Power Apps Code Apps have crossed an important threshold — and I think this is one of those moments in the Power Platform that will look obvious in hindsight. They’re no longer limited to reading Dataverse tables and rendering UI. With the add-dataverse-api and add-flow CLI commands, you can integrate the full depth of your Dataverse environment — standard platform operations, custom plugin-backed actions, and multi-step Power Automate flows — into a TypeScript codebase with generated, strongly-typed service classes.

The developer experience feels a lot like what you’d get from an OpenAPI code generator or a GraphQL client. Declare what you want, let the tool generate the integration code, and get back to focusing on what actually matters: your application logic.

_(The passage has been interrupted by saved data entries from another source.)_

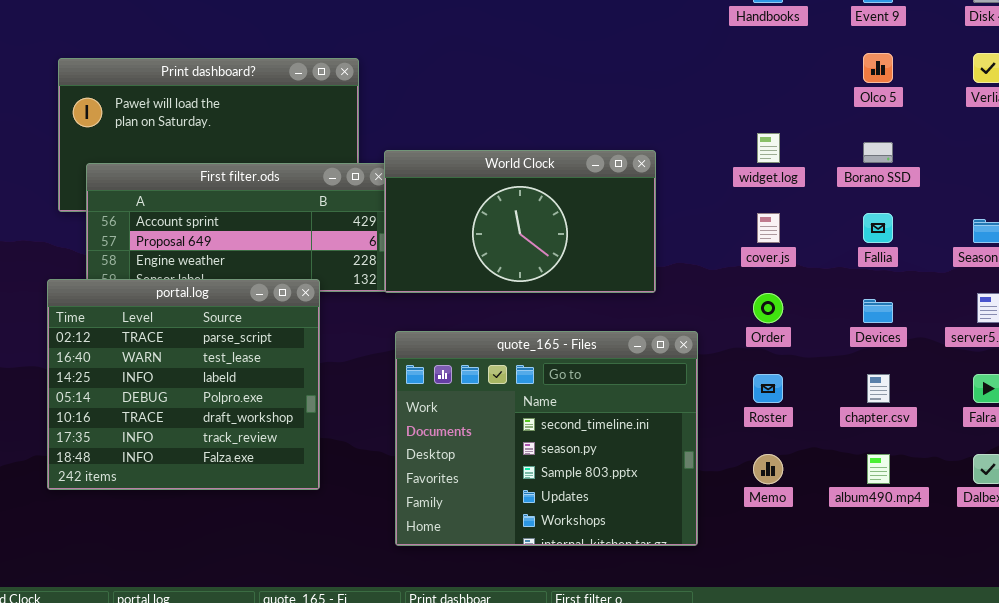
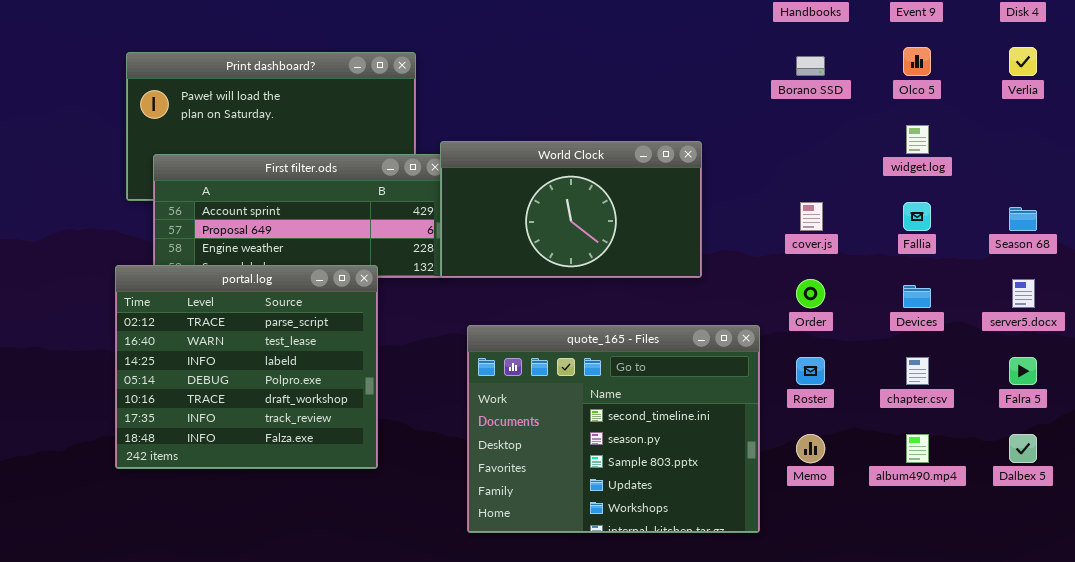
widget.log: [757,133,780,163] -> [906,125,929,154], moved
Borano SSD: [863,142,893,163] -> [796,56,825,76], moved
quote_165 - Files: [395,331,698,546] -> [467,325,760,533], moved

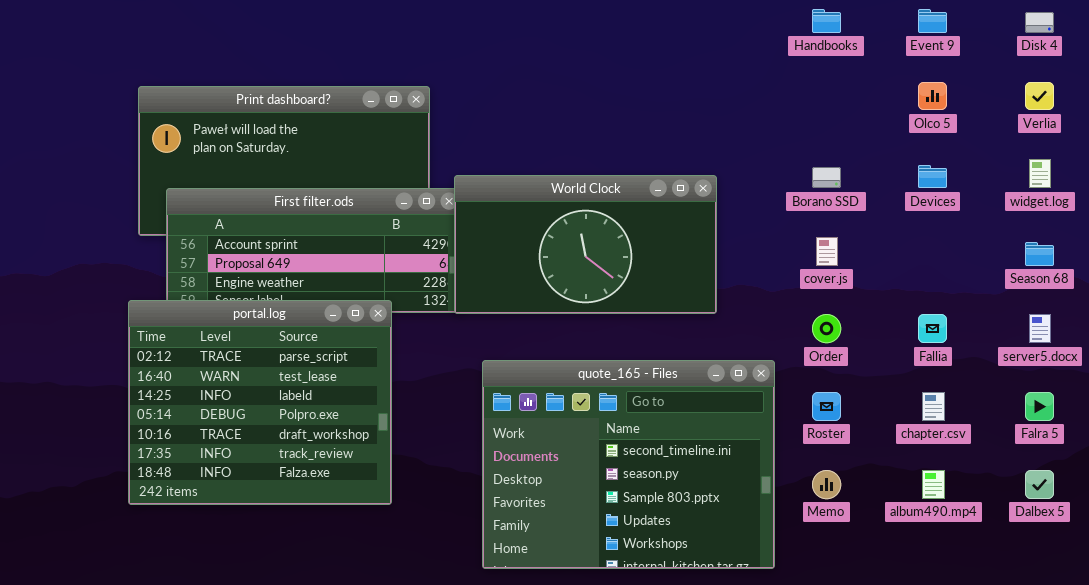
Borano SSD: [796,56,825,76] -> [812,167,841,188], moved
widget.log: [906,125,929,154] -> [1029,159,1051,188], moved
Fallia: [903,202,931,231] -> [918,314,947,343], moved
Devices: [903,285,931,308] -> [918,165,947,188], moved

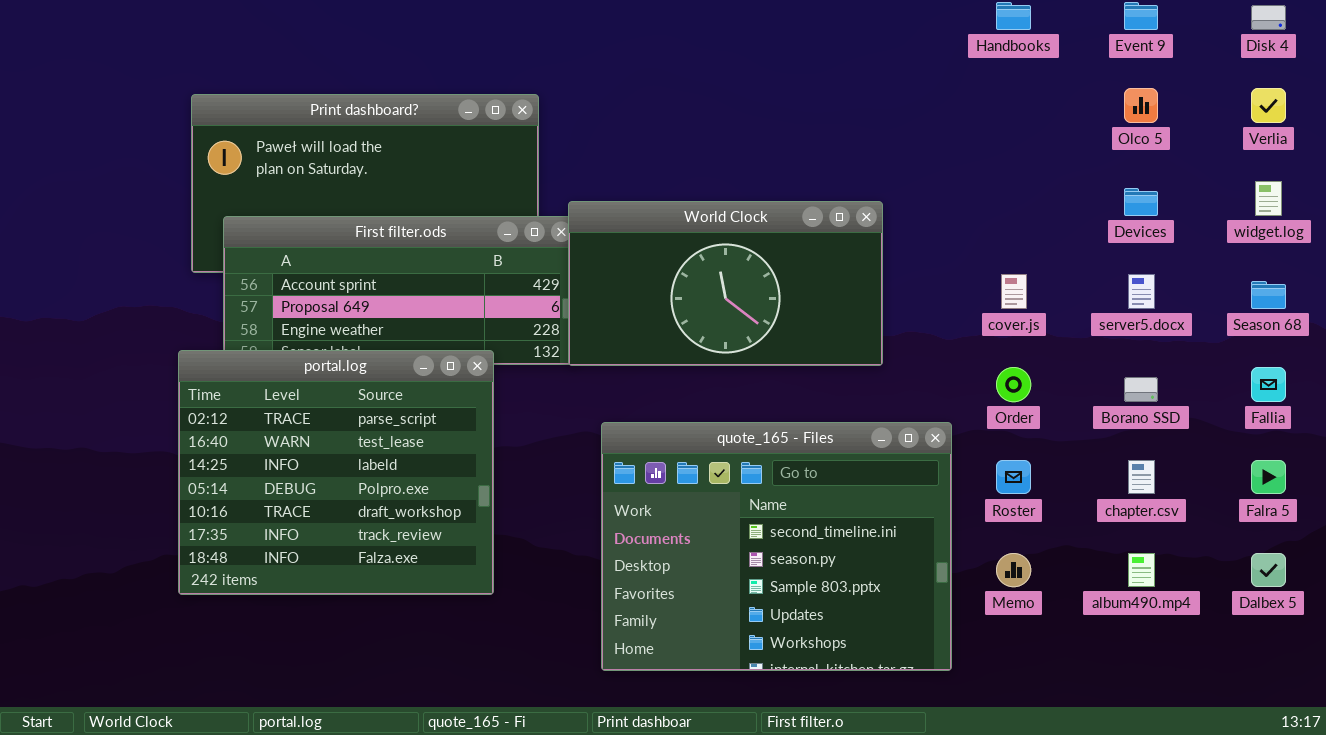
Borano SSD: [812,167,841,188] -> [1124,377,1158,402], moved
Fallia: [918,314,947,343] -> [1251,367,1286,402], moved
server5.docx: [1029,314,1051,343] -> [1128,274,1155,309], moved

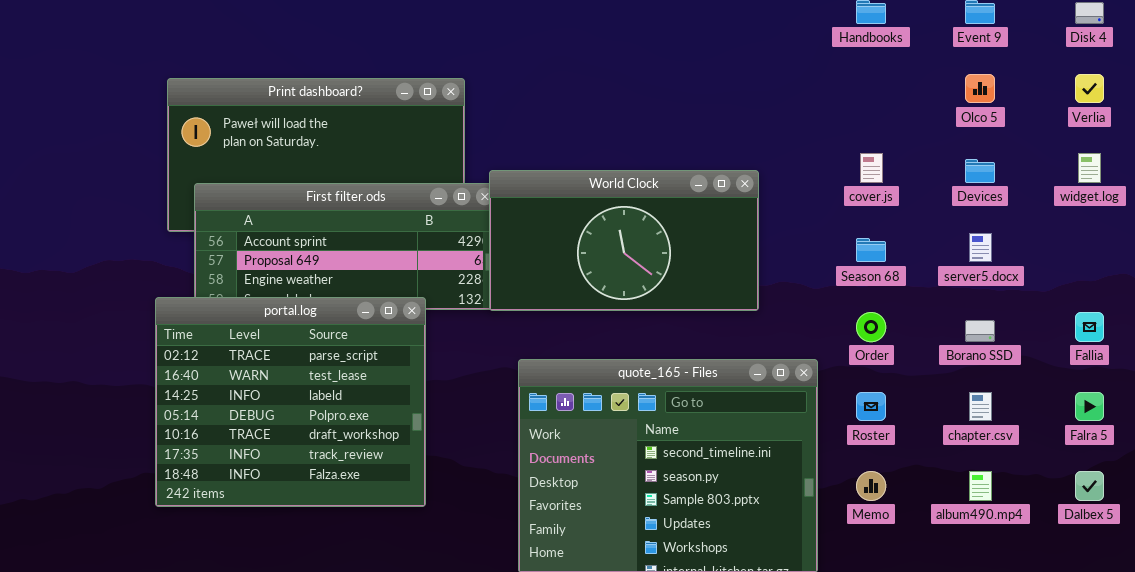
cover.js: [1001,274,1027,309] -> [860,153,883,183], moved
Season 68: [1251,281,1286,309] -> [856,238,886,262], moved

For enterprise Power Platform architects, the layering strategy this enables is genuinely clean: keep business logic in Dataverse plugins or Power Automate flows (where it belongs), and keep presentation and interaction logic in the Code App (where TypeScript excels). The CLI tooling bridges the two layers without you having to wire it together manually.

There are still rough edges — no remove-dataverse-api command, and you have to manually re-run add-flow when a flow changes. I’m confident those will get addressed as this moves from Preview to GA. The foundation is solid, and I’d already be using this on production-track projects.